Victor Hugo, un siècle en révolutions

France 5
17/11/18 ~ 02:05 - 03:00

A la veille de la révolution de 1848, Victor Hugo est au faîte de sa gloire. Chef de file des romantiques, il est élu membre de l'Académie française puis nommé pair de France sous la Restauration. Quand le soulèvement éclate, l'écrivain ne le comprend pas et appelle à la Régence. Il interrompt le manuscrit des «Misères», qui deviendront «Les Misérables», pour se lancer en politique. Il est élu parmi les rangs de la droite dans la première Assemblée nationale soumise au suffrage universel. Effrayé par le désordre, il soutient la candidature de Louis-Napoléon à la première présidence de la République française. Mais au fil des lois, de plus en plus réactionnaires, Hugo glisse à gauche jusqu'à devenir un des leaders de l'opposition au coup d'Etat de décembre 1851. Critique : En lançant une « semaine Victor Hugo », France Télévisions a pris soin de programmer ce portrait avant la fiction qui commence demain sur France 2 (1) , ce qui permet de réviser le sujet. Connaît-on bien l’auteur des Misérables ? Grâce aux passionnés qui le racontent ici, on le redécouvre en bourgeois courant après les honneurs comme en avant-gardiste ouvrant le xixe siècle aux combats d’aujourd’hui. Pour Jean-François Kahn, c’est le talent visionnaire du poète Hugo qui lui permit de reconnaître les enjeux de société du futur. Si, au cours de sa vie (1802-1885), il vécut trois révolutions (1830, 1848 et 1870), il en incarna lui-même une quatrième. A travers contrastes et contradictions, le destin qu’il se forgea est aussi impressionnant que l’œuvre qu’il créa, et mérite pareillement la redécouverte.
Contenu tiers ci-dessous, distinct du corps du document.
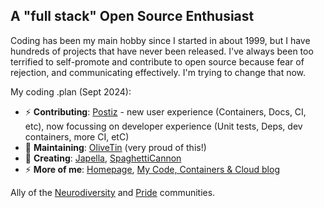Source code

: ## A "full stack" Open Source Enthusiast

Coding has been my main hobby since I started in about 1999, but I have hundreds of projects that have never been released. I've always been too terrified to self-promote and contribute to open source because fear of rejection, and communicating effectively. I'm trying to change that now. 

My coding .plan (Sept 2024):

- ⚡ **Contributing**: [Postiz](https://github.com/gitroomhq/postiz-app) - new user experience (Containers, Docs, CI, etc), now focussing on developer experience (Unit tests, Deps, dev containers, more CI, etC)
- 🔭 **Maintaining**: [OliveTin](https://github.com/OliveTin/OliveTin) (very proud of this!)
- 🌱 **Creating**: [Japella](https://github.com/jamesread/japella), [SpaghettiCannon](https://github.com/jamesread/SpaghettiCannon) 
- ⚡ **More of me**: [Homepage](https://jread.com), [My Code, Containers & Cloud blog](https://blog.jread.com)

Ally of the [Neurodiversity](https://en.wikipedia.org/wiki/Neurodiversity) and [Pride](https://en.wikipedia.org/wiki/LGBT) communities.
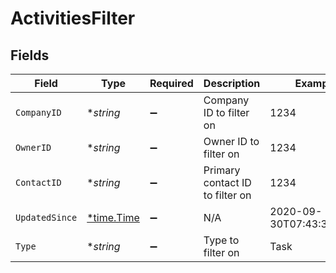 # ActivitiesFilter


## Fields

| Field                                      | Type                                       | Required                                   | Description                                | Example                                    |
| ------------------------------------------ | ------------------------------------------ | ------------------------------------------ | ------------------------------------------ | ------------------------------------------ |
| `CompanyID`                                | **string*                                  | :heavy_minus_sign:                         | Company ID to filter on                    | 1234                                       |
| `OwnerID`                                  | **string*                                  | :heavy_minus_sign:                         | Owner ID to filter on                      | 1234                                       |
| `ContactID`                                | **string*                                  | :heavy_minus_sign:                         | Primary contact ID to filter on            | 1234                                       |
| `UpdatedSince`                             | [*time.Time](https://pkg.go.dev/time#Time) | :heavy_minus_sign:                         | N/A                                        | 2020-09-30T07:43:32.000Z                   |
| `Type`                                     | **string*                                  | :heavy_minus_sign:                         | Type to filter on                          | Task                                       |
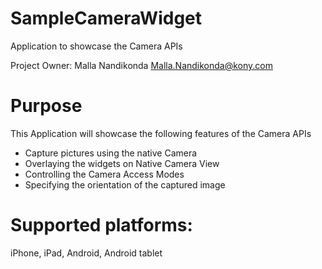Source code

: SampleCameraWidget
==================

Application to showcase the Camera APIs

Project Owner: Malla Nandikonda <Malla.Nandikonda@kony.com>

# Purpose
This Application will showcase the following features of the Camera APIs

* Capture pictures using the native Camera
* Overlaying the widgets on Native Camera View
* Controlling the Camera Access Modes
* Specifying the orientation of the captured image

# Supported platforms:
iPhone, iPad, Android, Android tablet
Faut-il voir Les Misérables comme la profession de foi sociale d’un écrivain soucieux de défendre la cause du peuple, ou s’étonner de n’y trouver qu’un seul personnage d’ouvrier, comme le fait l’historienne Michèle Riot-Sarcey ? Le débat est lancé bien trop vite, car c’est une vie en accéléré qu’on parcourt dans ce documentaire, mais il montre comment l’image classique et sage de Victor Hugo reste, en vérité, pleine de fièvre et ne cesse d’interpeller.   (1) Victor Hugo, ennemi d’Etat, de Jean-Marc Moutout, à 21h10.